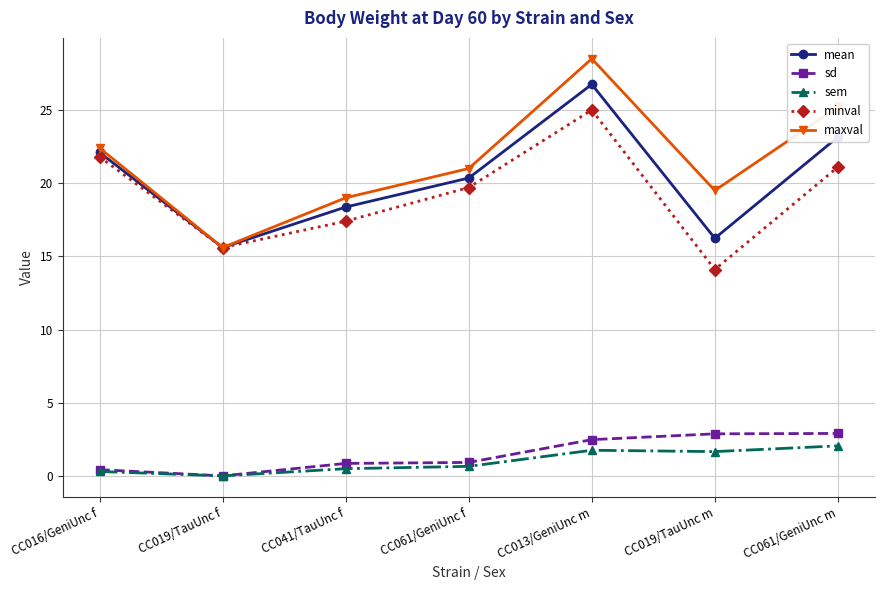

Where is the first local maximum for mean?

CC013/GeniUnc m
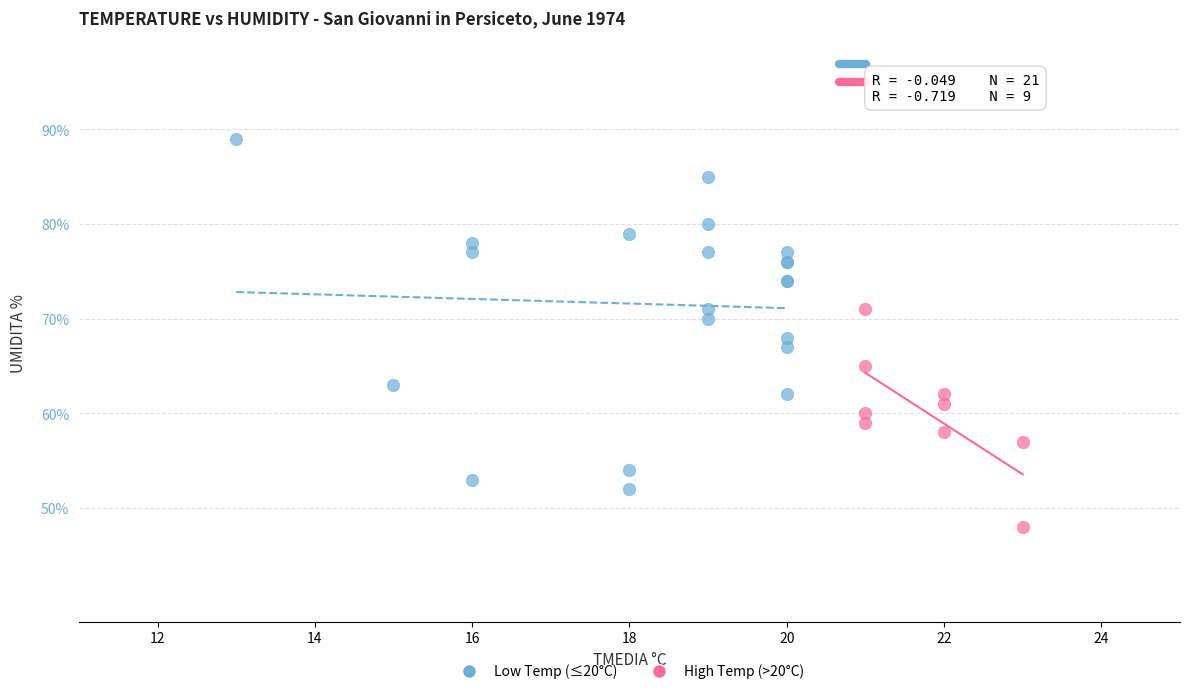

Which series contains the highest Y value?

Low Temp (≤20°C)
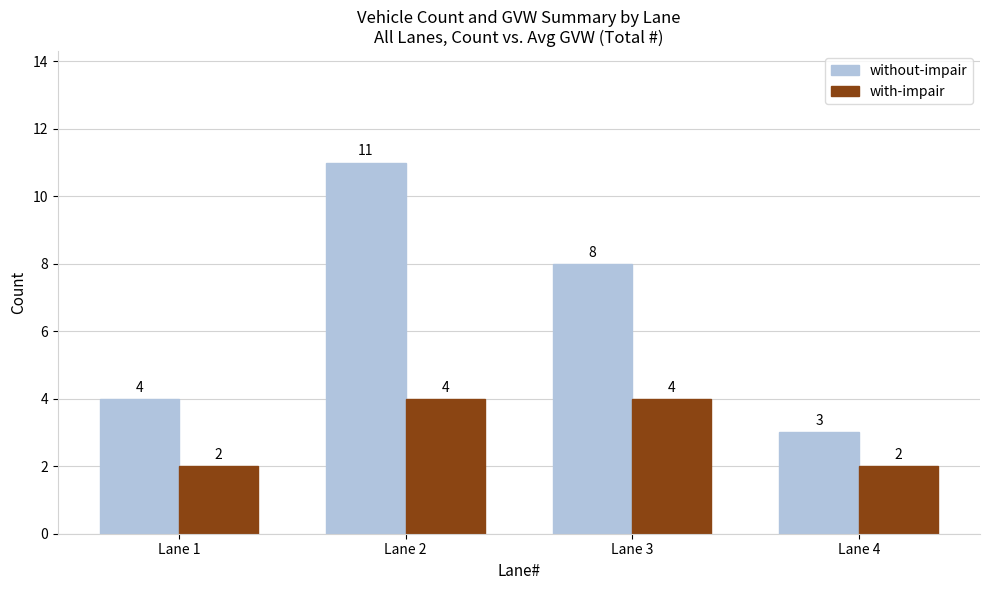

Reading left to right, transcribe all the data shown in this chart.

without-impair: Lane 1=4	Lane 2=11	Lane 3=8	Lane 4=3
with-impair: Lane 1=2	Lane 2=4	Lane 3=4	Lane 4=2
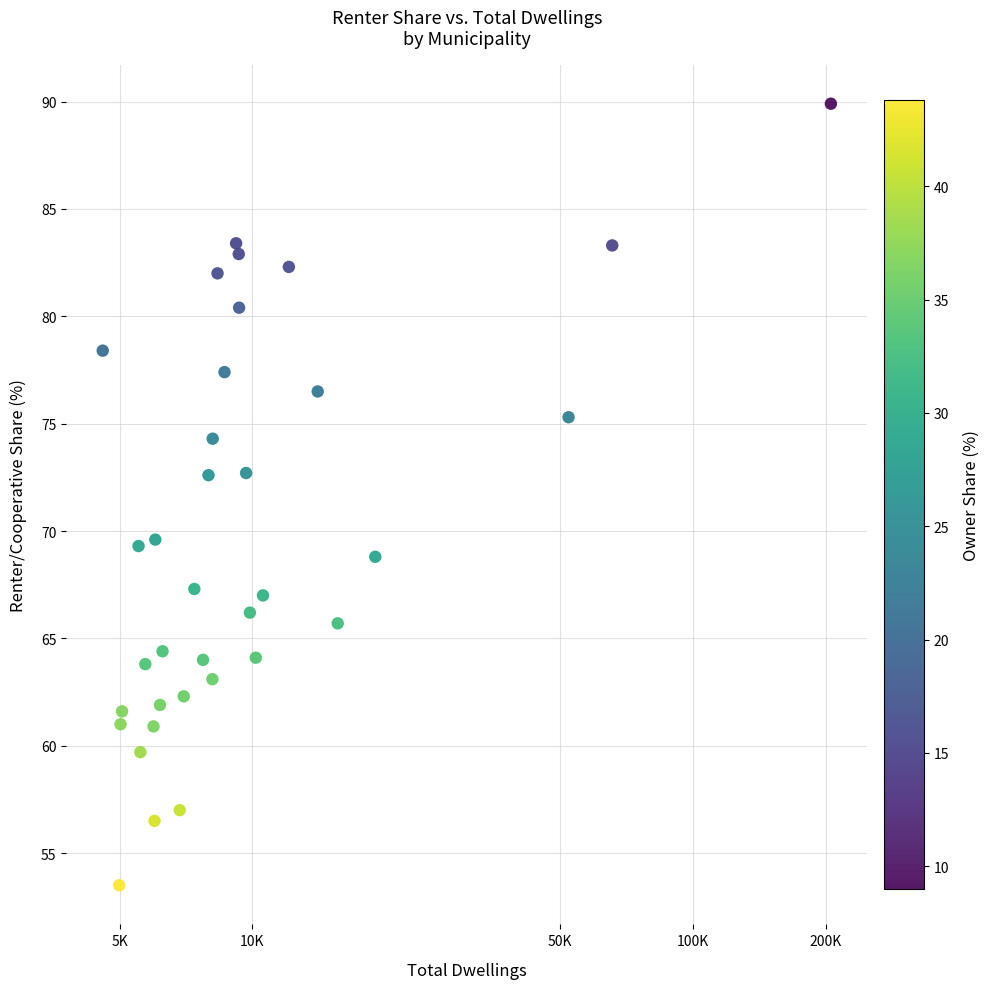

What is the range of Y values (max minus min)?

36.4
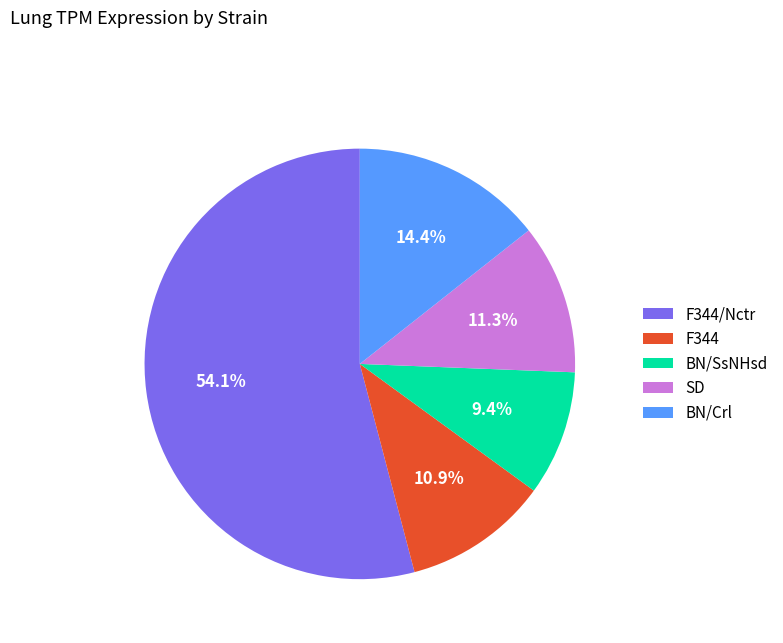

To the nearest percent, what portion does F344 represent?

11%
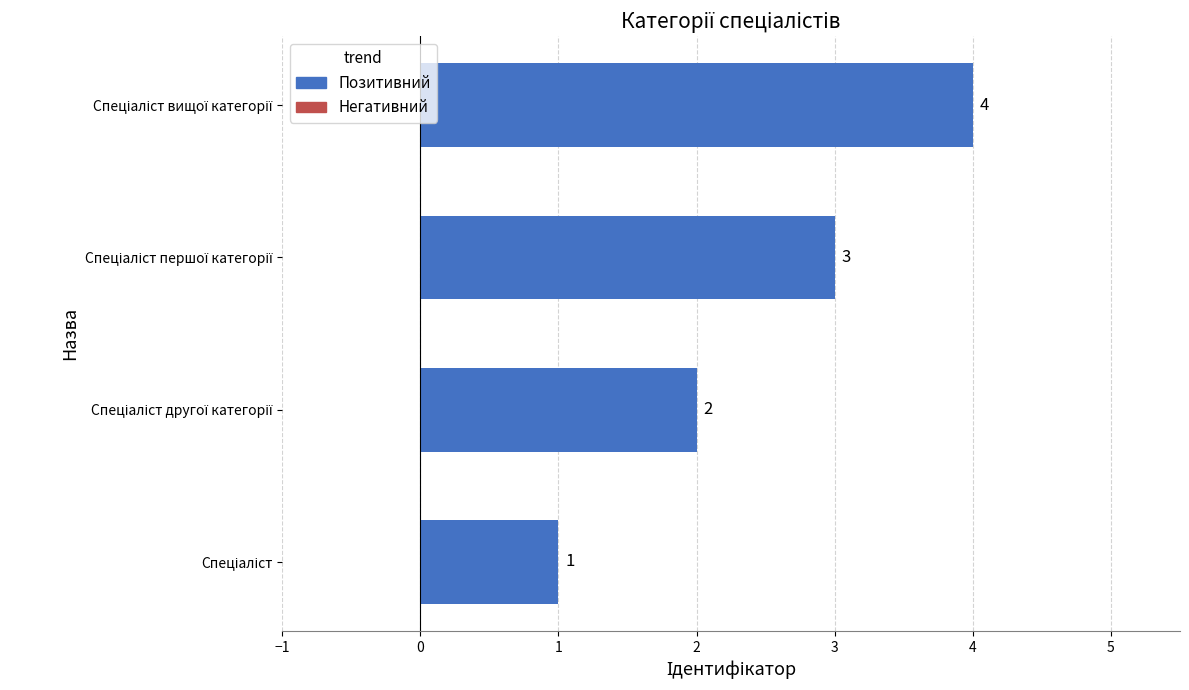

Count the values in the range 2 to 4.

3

#### Instructions to follow
Copy out all of the data above line for line, without any changes, and leave the pictures out.

#### Expected output
Where is the first local maximum for mean?

CC013/GeniUnc m

Which series contains the highest Y value?

Low Temp (≤20°C)

Reading left to right, transcribe all the data shown in this chart.

without-impair: Lane 1=4	Lane 2=11	Lane 3=8	Lane 4=3
with-impair: Lane 1=2	Lane 2=4	Lane 3=4	Lane 4=2

What is the range of Y values (max minus min)?

36.4

To the nearest percent, what portion does F344 represent?

11%

Count the values in the range 2 to 4.

3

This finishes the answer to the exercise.